The data which statisticians collect has been classified as nominal, ordinal, interval, and ratio. Nominal data has the least inherent structure, it is data such as the color or flavor of jelly beans. All a statistician can do is count how many beans are of each color. Ordinal data is data such as egg size (small, medium, large, or extra large); all a statistician can do is count how many eggs are of each size, but there is a natural way to present the results (from small to extra large). Nominal and ordinal data are sometimes collectively called categorical or qualitative data. There is no natural way to identify categorical data such as red and green or small and large with real numbers, hence statistics such as the mean cannot be calculated. The only sense of "average" which can be found for categorical data is the mode, which is the most frequent category.

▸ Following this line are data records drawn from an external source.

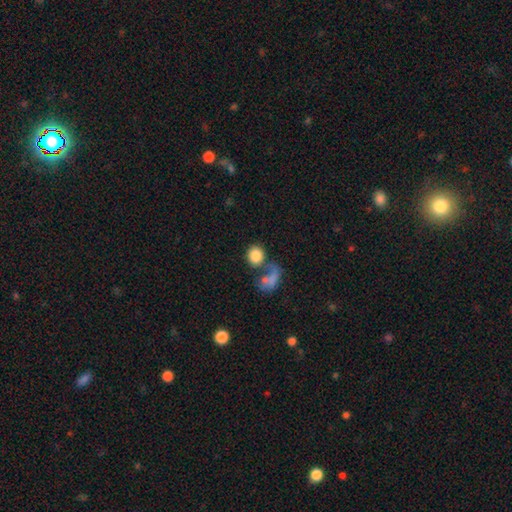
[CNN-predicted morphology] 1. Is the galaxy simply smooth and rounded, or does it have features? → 82% smooth, 10% featured or disk, 8% star or artifact.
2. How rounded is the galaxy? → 72% round, 26% in between, 2% cigar-shaped.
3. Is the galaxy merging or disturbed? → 40% none, 35% merger, 14% major disturbance, 11% minor disturbance.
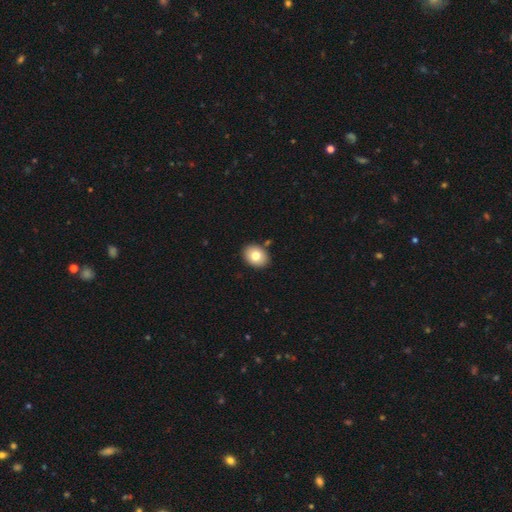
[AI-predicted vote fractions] A smooth galaxy with no disk features (78%) that is in between round and cigar-shaped (62%). Merging: none (86%).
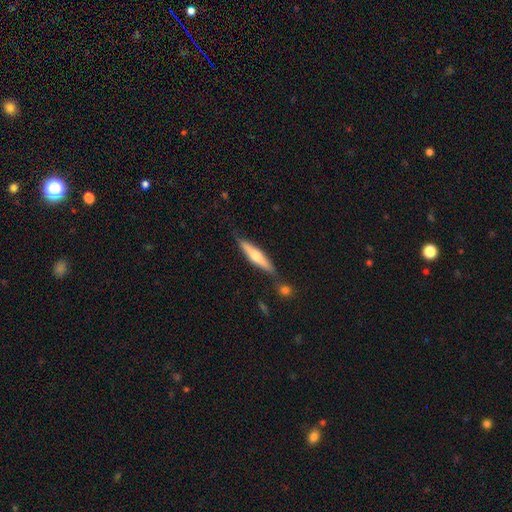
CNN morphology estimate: A featured or disk galaxy (50%) viewed edge-on (94%).

Vote fractions:
- Smooth or featured? featured or disk: 50% / smooth: 44% / star or artifact: 6%
- Edge-on disk? yes: 94% / no: 6%
- Merging? none: 76% / minor disturbance: 13% / merger: 8% / major disturbance: 3%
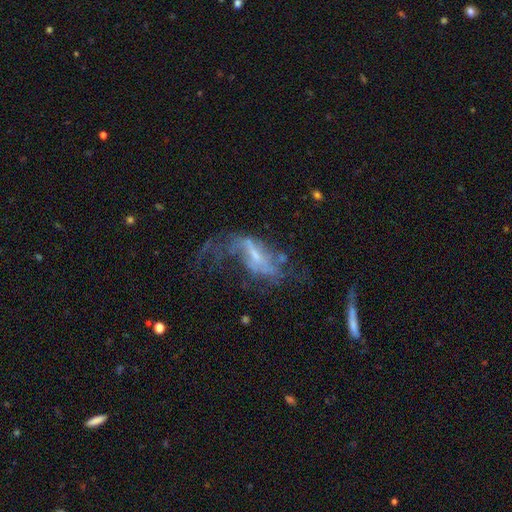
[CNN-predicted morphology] Overall: featured or disk (72%). Edge-on disk: no (91%). Bar: weak (42%; no 37%). Spiral arms: yes (60%; no 40%). Bulge size: small (49%; moderate 28%). Merging: major disturbance (50%; none 27%).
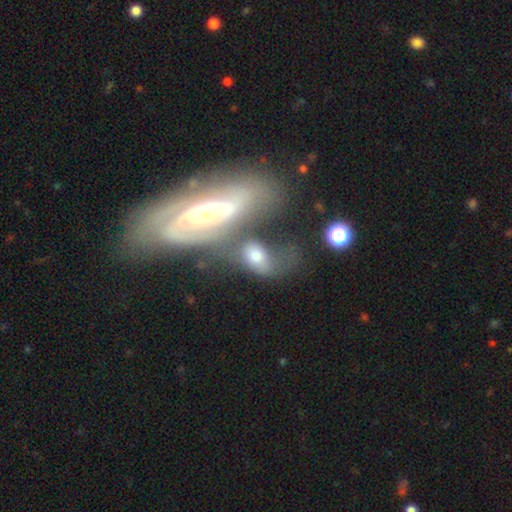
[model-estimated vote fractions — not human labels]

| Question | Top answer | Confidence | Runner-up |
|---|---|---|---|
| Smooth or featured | featured or disk | 54% | smooth (38%) |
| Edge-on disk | no | 89% | yes (11%) |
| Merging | merger | 46% | none (26%) |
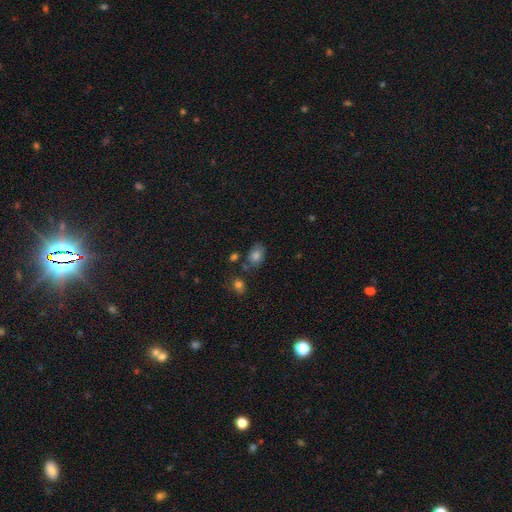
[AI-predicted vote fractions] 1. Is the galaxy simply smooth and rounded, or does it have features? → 74% smooth, 14% featured or disk, 13% star or artifact.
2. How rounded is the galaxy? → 76% in between, 23% round, 1% cigar-shaped.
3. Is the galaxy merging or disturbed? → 65% none, 20% minor disturbance, 9% merger, 6% major disturbance.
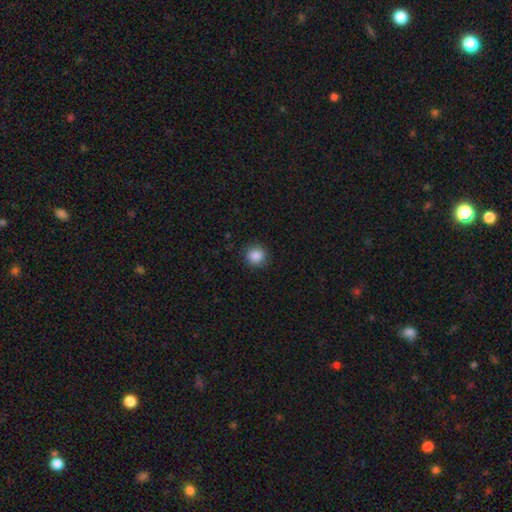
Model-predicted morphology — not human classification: The model was most divided on "smooth or featured": smooth: 87%, star or artifact: 9%, featured or disk: 4%. More confident: how rounded — round (91%); merging — none (89%).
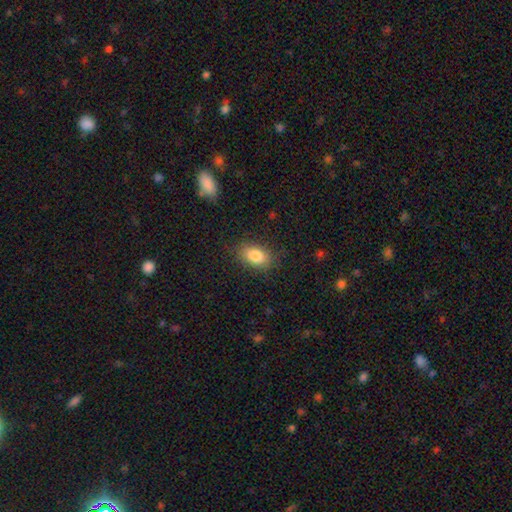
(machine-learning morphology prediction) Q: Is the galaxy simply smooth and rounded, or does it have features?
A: smooth — 83%.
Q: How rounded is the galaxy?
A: in between — 86%.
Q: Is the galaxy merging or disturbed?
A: none — 83%.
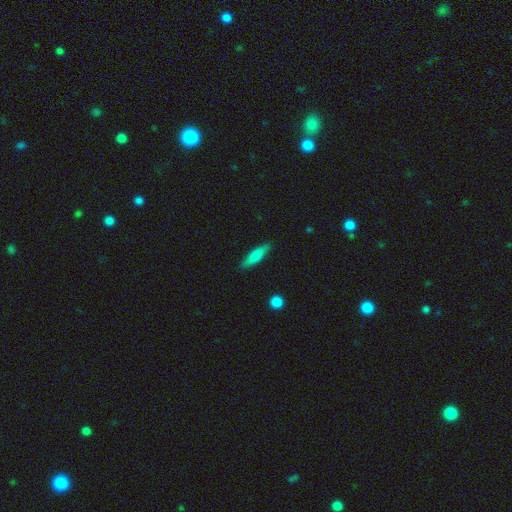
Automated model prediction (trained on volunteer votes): The model was most divided on "how rounded": cigar-shaped: 74%, in between: 24%, round: 2%. More confident: merging — none (86%); smooth or featured — smooth (74%).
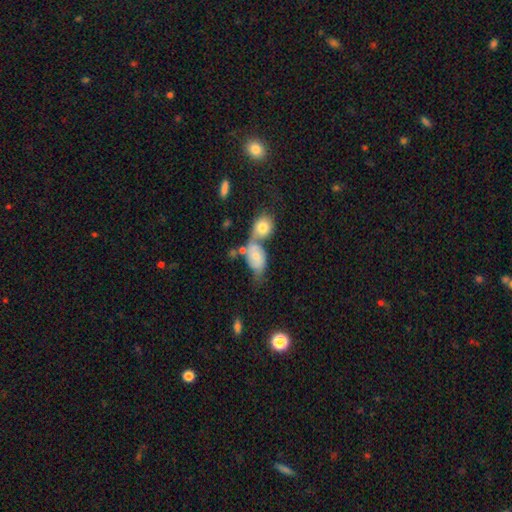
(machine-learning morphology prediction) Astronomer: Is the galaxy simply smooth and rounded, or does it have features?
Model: smooth — 54% (runner-up: featured or disk, 39%).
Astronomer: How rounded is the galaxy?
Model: in between — 80%.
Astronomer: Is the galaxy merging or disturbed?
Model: merger — 59%.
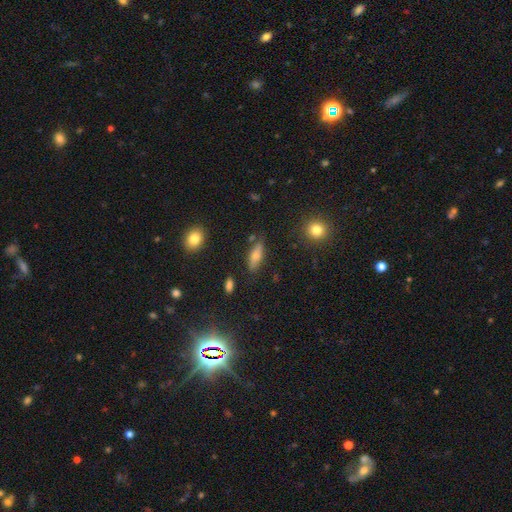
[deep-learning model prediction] The model was most divided on "how rounded": in between: 57%, cigar-shaped: 39%, round: 4%. More confident: merging — none (77%); smooth or featured — smooth (67%).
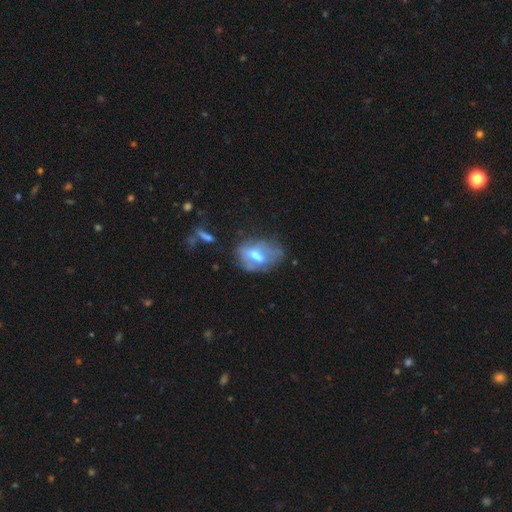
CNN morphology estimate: Smooth or featured? featured or disk (47%)
Merging? none (37%)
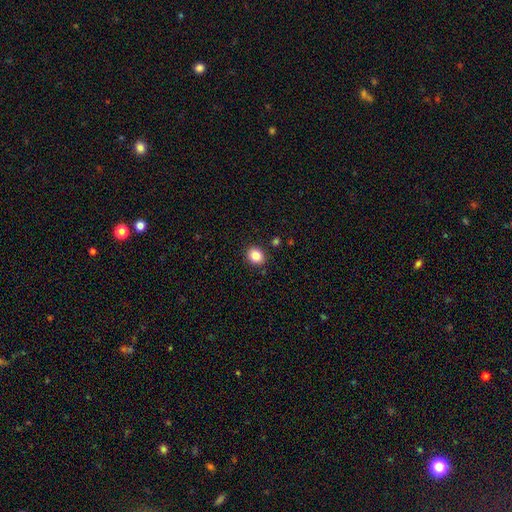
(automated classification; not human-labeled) Smooth or featured? Predicted: smooth (p=0.84). How rounded? Predicted: round (p=0.63). Merging? Predicted: none (p=0.89).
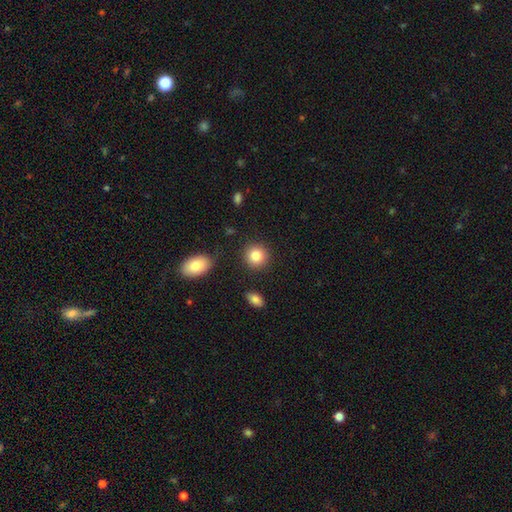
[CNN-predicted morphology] Overall: smooth (85%). How rounded: round (89%). Merging: none (87%).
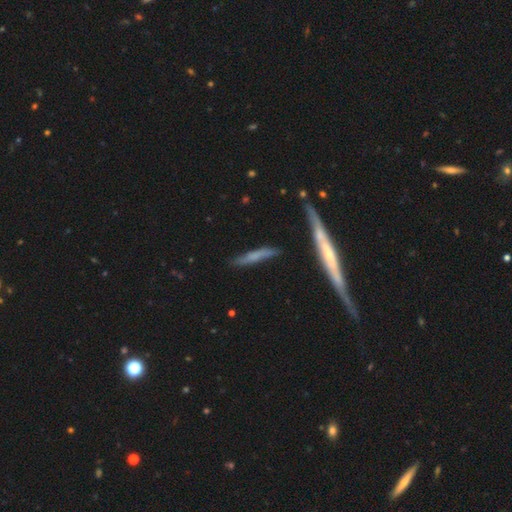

One means to display categorical data is with a bar chart. Several parallel bars are used, with the height of each bar proportional to the number of data in each category. For example, if one had 4 apples, 7 bananas, 5 guavas, 3 mangos, and 6 pears, the information could be displayed thus:

|          ___
|         |   |                 ___
5_|         |   |   ___          |   |
|   ___   |   |  |   |         |   |
|  |   |  |   |  |   |   ___   |   |
|  |   |  |   |  |   |  |   |  |   |
|  |   |  |   |  |   |  |   |  |   |
|__|___|__|___|__|___|__|___|__|___|__
A      B      G      M      P

Frequency of Fruit Selections
Note that it is necessary to label the bar graph to convey information, in particular the number of fruit is indicated on the vertical axis. Alternatively, one could record the relative frequency of each type of fruit in which case the actual number of each type of fruit could not be read from the bar chart. A relative frequency bar chart would look essentially the same, but the vertical axis would be labelled differently:

|          ___
|         |   |                 ___
20%_|         |   |   ___          |   |
|   ___   |   |  |   |         |   |
|  |   |  |   |  |   |   ___   |   |
10%-|  |   |  |   |  |   |  |   |  |   |
|  |   |  |   |  |   |  |   |  |   |
|__|___|__|___|__|___|__|___|__|___|__
A      B      G      M      P

Relative Frequency of Fruit Selections

This information can also be displayed in a pie chart, which by its manner of display emphasizes relative freauencies (i.e., parts of the whole). If one had a protractor (and the pie chart was accurately drawn), one could determine 16% of the fruit were apples, 28% were bananas, etc. Pie charts may also be labelled with more information including the actual counts.